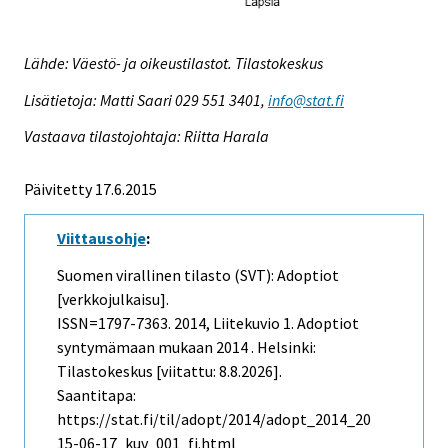
Lähde: Väestö- ja oikeustilastot. Tilastokeskus
Lisätietoja: Matti Saari 029 551 3401,
info@stat.fi
Vastaava tilastojohtaja: Riitta Harala
Päivitetty 17.6.2015
Viittausohje
:
Suomen virallinen tilasto (SVT): Adoptiot
[verkkojulkaisu].
ISSN=1797-7363. 2014, Liitekuvio 1. Adoptiot
syntymämaan mukaan 2014 . Helsinki:
Tilastokeskus [viitattu: 8.8.2026].
Saantitapa:
https://stat.fi/til/adopt/2014/adopt_2014_20
15-06-17_kuv_001_fi.html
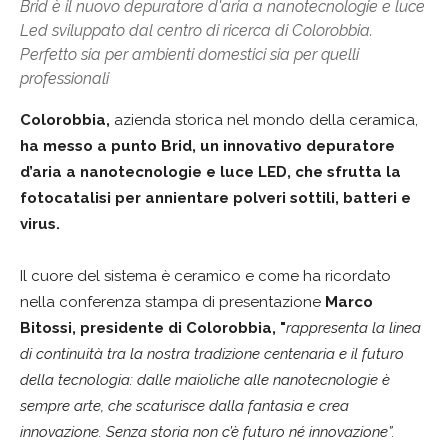
Brid è il nuovo depuratore d'aria a nanotecnologie e luce
Led sviluppato dal centro di ricerca di Colorobbia.
Perfetto sia per ambienti domestici sia per quelli
professionali
Colorobbia,
azienda storica nel mondo della ceramica,
ha messo a punto Brid, un innovativo depuratore
d’aria a nanotecnologie e luce LED, che sfrutta la
fotocatalisi per annientare polveri sottili, batteri e
virus.
Il cuore del sistema è ceramico e come ha ricordato
nella conferenza stampa di presentazione
Marco
Bitossi, presidente di Colorobbia, "
rappresenta la linea
di continuità tra la nostra tradizione centenaria e il futuro
della tecnologia: dalle maioliche alle nanotecnologie è
sempre arte, che scaturisce dalla fantasia e crea
innovazione. Senza storia non c’è futuro né innovazione”.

What is expected -
Wherever the string "Colorobbia" appears in the entries above, return the line it appears on.

Result for this task -
Led sviluppato dal centro di ricerca di Colorobbia.
Colorobbia,
Bitossi, presidente di Colorobbia, "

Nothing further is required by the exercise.